There are, however, new project typologies that are emerging for architectural firms to consider, and these may demand upskilling of their teams. Some of these interesting projects that we have been involved with lately include museums, iconic landmarks, street-scapings, and innovative mixed-use projects. These projects are challenging with a lot of learning and give us tremendous satisfaction when we commission them.

Apart from architecture, our firm tremendously enjoys master-planning projects. Lately, we have undertaken several developments where the project is able to benefit a significant part of the city and touch the lives of a large population daily. Works in such projects vary, from Airport Master Plans to Multimodal Redevelopments and even Healthcare Cities.

It is through work and experience across such large projects, that we were shortlisted along with five other national firms for participation in the Central Vista Redevelopment in New Delhi. Besides the building designs, our master-planning proposals included redefining the Rajpath as a paved stretch so as to combine the divided greens, creating a Jansthal at the Janpath junction as a Republic Day parade plaza, adding an underground multimodal interchange with a monorail linking all buildings on Rajpath to the two metro stations, and many more. These developments could create a new public space and a tourism destination for the city and its visitors.

Our recent project designs have also taken on new construction technologies, and we have successfully completed several steel andcomposite buildings, which is likely to be a growing trend ahead. The work on such projects and technologies keep our teams abreast of global trends and technologies. Looking ahead, we see a vast array of new challenges and opportunities.

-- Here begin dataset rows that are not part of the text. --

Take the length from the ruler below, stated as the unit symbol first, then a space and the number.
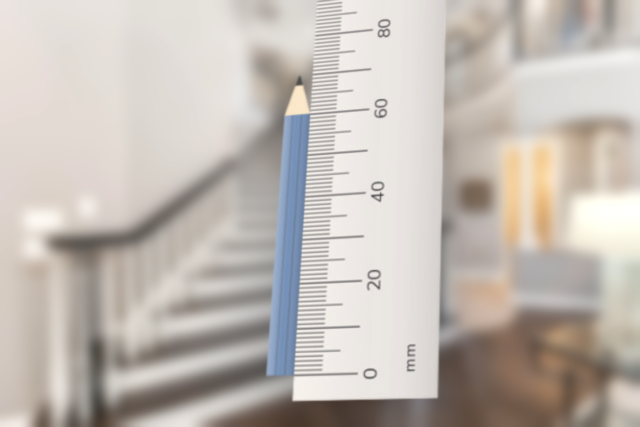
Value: mm 70
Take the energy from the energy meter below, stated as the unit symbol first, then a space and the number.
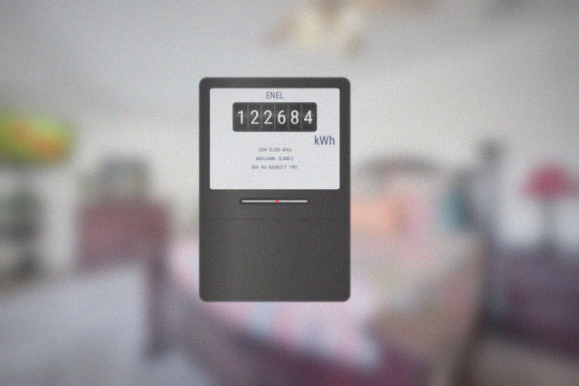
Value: kWh 122684
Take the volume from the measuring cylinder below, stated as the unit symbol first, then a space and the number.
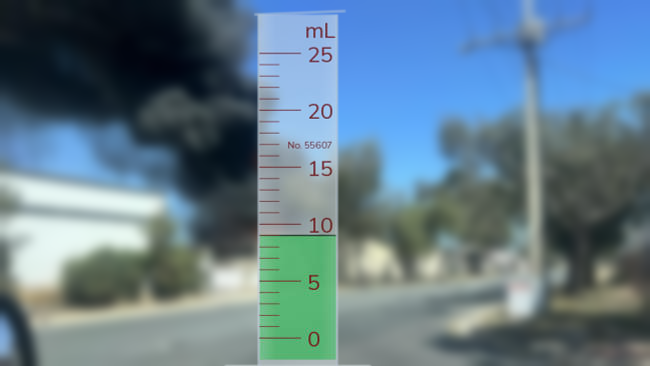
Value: mL 9
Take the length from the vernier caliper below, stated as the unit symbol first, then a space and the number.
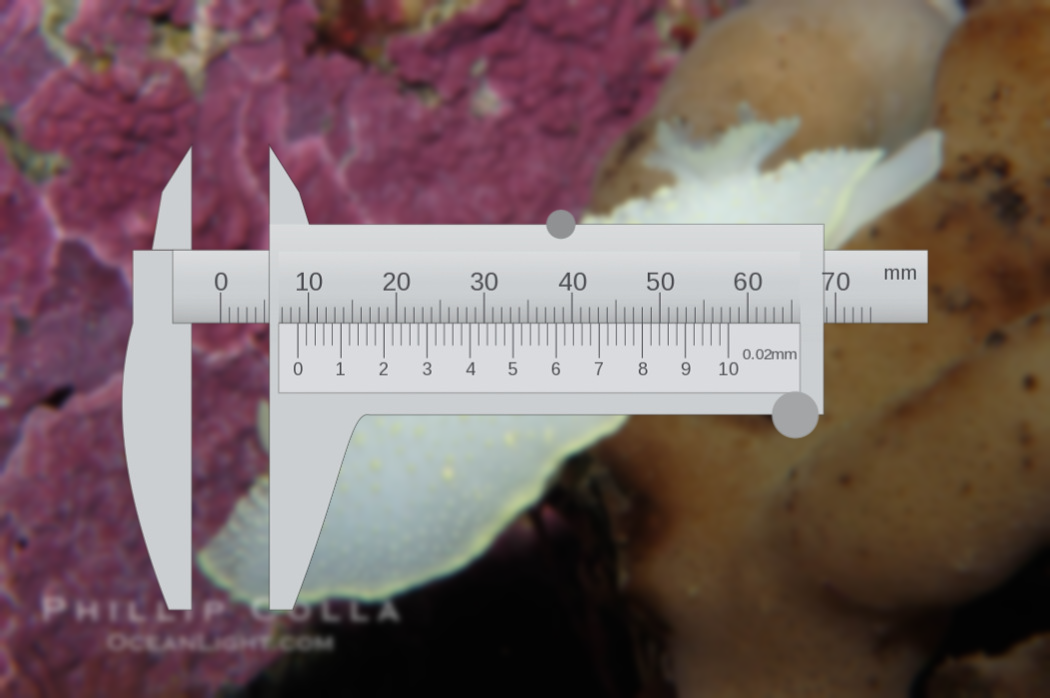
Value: mm 8.8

One clear opportunity will be for Indian design firms to go global and spread their influence in the region. Recently, we participated in a few international design competitions and our success there has inspired us to go ahead strongly. Our firm has also been listed for six years running as amongst the world’s WA TOP 100, by the popular British design magazine, Building Design. Having won the American Institute of Architects (AIA) award for Kolkata Airport, and with our founder’s principles and values remaining within our compass, we are now setting our sails for the journey ahead.